One plan that never got off the ground despite repeated attempts was a program to buy illiquid mortgage loans and securities. Though the original point of Tarp was to have the government buy troubled assets, a Treasury official speaking to reporters on background said the latest version of that effort — the Public-Private Investment Program — does not appear to be needed.
Though he said the plan was still being worked on, the official said the administration initially started the program to help banks attract private capital. But private capital has started coming to banks even without a bad-asset program.
PPIP was divided into two parts. The FDIC proposed to offer auctions of wholesale mortgage loans, helping to guarantee financing for investors. But this plan was significantly scaled back and is now a pilot program designed to sell assets from failed banks, not from open and operating institutions.
The Treasury had been expected to handle similar auctions of troubled securities, but it is unclear if that will plan will ever get off the ground.
During his testimony before the oversight panel, Geithner said that, as banks attracted capital, the need to sell troubled assets became less urgent. "The problems posed by those assets are dramatically addressed by that capital," he said.
But Elizabeth Warren, the panel's chairman, said later in the day that troubled assets remain a problem at smaller banks. "The risk is there," she told CNBC. "It's the risk in these smaller banks.

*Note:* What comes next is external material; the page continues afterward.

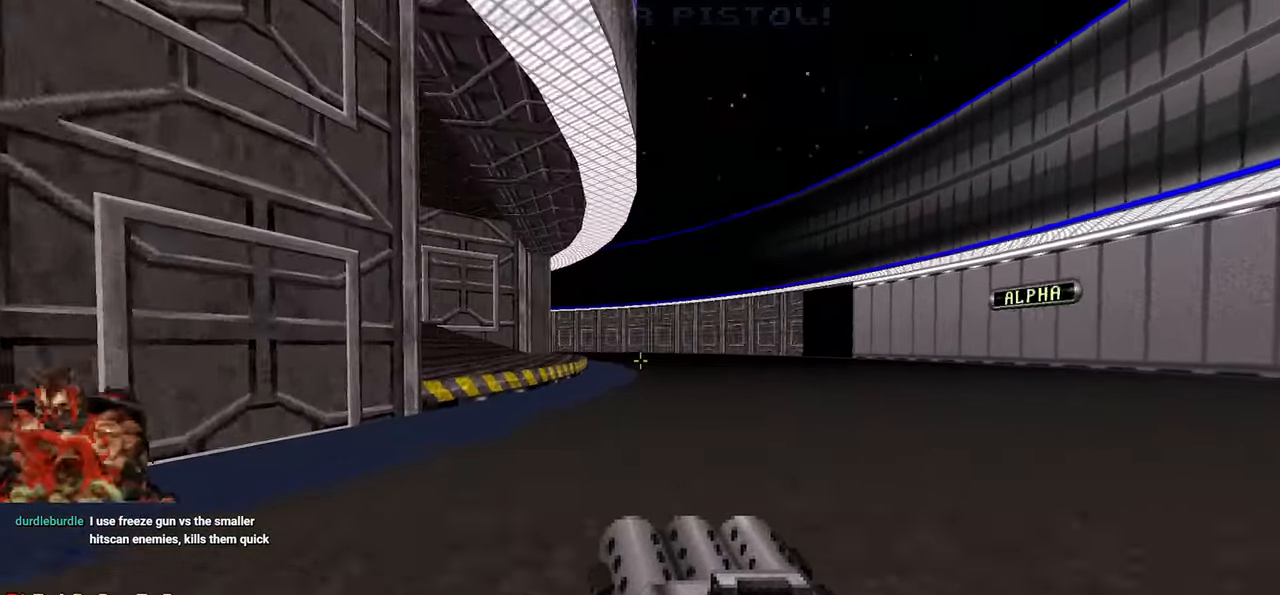
{"keys": ["a", "w"], "mouse": [], "mouse_move": "left", "events": [[33, "a", "up"], [400, "a", "down"]]}
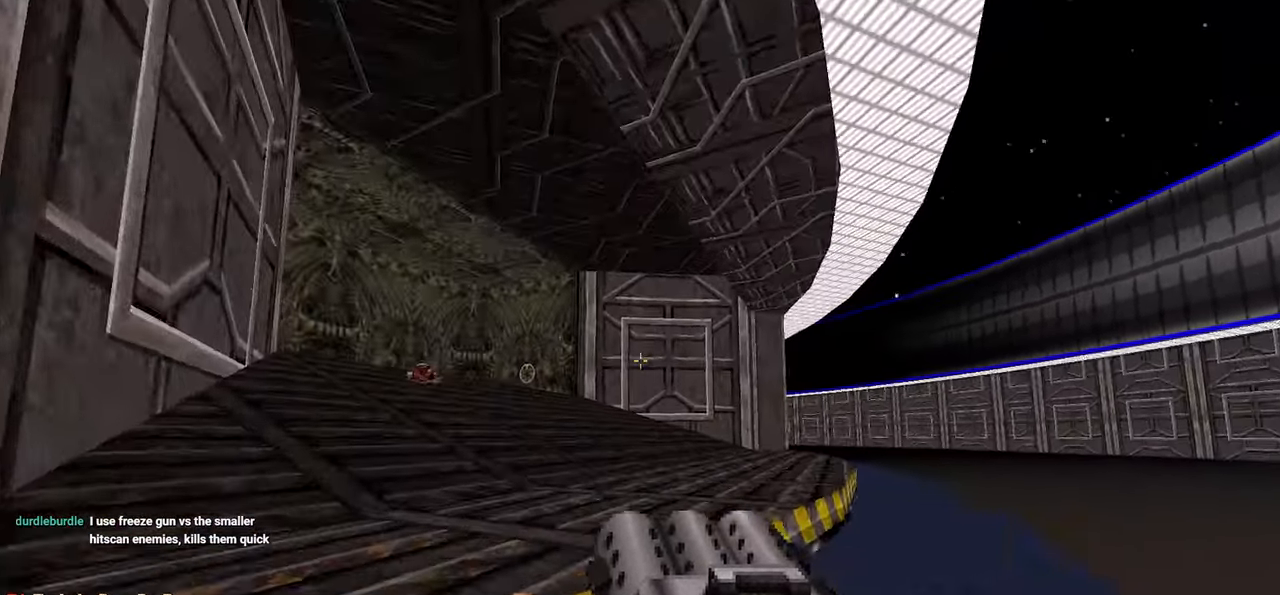
{"keys": ["w"], "mouse": [], "mouse_move": "left", "events": [[50, "a", "up"]]}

No one has a really good sense of how big it is, so we've got this unknown risk out there … . It's not clear to me it's been resolved."
Geithner walked a tightrope in presenting an optimistic outlook and asserting the success of his programs without claiming a complete recovery.
"I would not want anyone to be left with the impression that we are not still facing really enormous challenges in the financial system," he said. "The classic errors of economic policy during crises are to act late with insufficient force and then put the brakes on too early. We are not going to repeat those mistakes."
Some observers, however, said Geithner may be declaring victory too early. It appeared the Treasury was eager to get ahead of an expected flood of stories looking back at the enactment of Tarp, they said.
"One has to be somewhat careful to take credit for all the good signs and not pay enough attention to all the bad signs … . Things are not perfect," said James Barth, a finance professor at Auburn University and a senior fellow at the Milken Institute. "There are mixed signs. I think there obviously are signs the economy is going to grow at a positive rate, but I think it's premature to think all the problems are behind."
He also said one of the most massive government interventions in the market — the seizure of Fannie Mae and Freddie Mac — does not appear to be anywhere near its end. The Treasury official deflected questions on the future of the government-sponsored enterprises, saying it was an issue for next year. (See related story on page 1.)
"There's not a gush of private-sector capital flowing into the private housing markets," Barth said. "They are still dominated by Fannie Mae, Freddie Mac and Ginnie Mae. Postponing to next year means there is still a big issue to deal with."
Members of the oversight panel were also hesitant to cheer the Treasury's success. "Almost one year later I continue to be concerned and curious what Tarp has evolved to today. … It's a mixed report card at best," said Rep. Jeb Hensarling, R-Tex.